(Input for this task)
————————
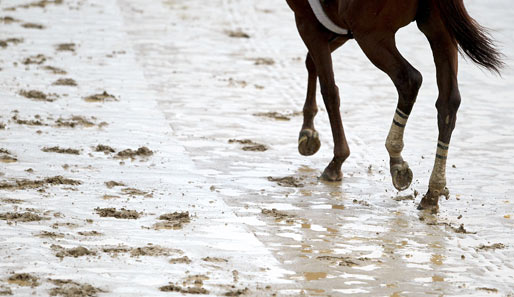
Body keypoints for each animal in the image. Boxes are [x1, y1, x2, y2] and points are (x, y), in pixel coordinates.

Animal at [286, 0, 502, 209]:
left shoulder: (308, 23)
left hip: (372, 35)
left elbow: (329, 90)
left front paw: (336, 160)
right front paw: (309, 130)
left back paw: (396, 158)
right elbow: (311, 63)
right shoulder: (340, 29)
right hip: (438, 28)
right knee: (448, 101)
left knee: (409, 80)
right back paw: (433, 192)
————————
(Exercise aim) Each line from the one containing "left shoulder: (308, 23)" down to the last line of the material above is to be transcribed exactly, with nothing else included.

(Solved problem)
left shoulder: (308, 23)
left hip: (372, 35)
left elbow: (329, 90)
left front paw: (336, 160)
right front paw: (309, 130)
left back paw: (396, 158)
right elbow: (311, 63)
right shoulder: (340, 29)
right hip: (438, 28)
right knee: (448, 101)
left knee: (409, 80)
right back paw: (433, 192)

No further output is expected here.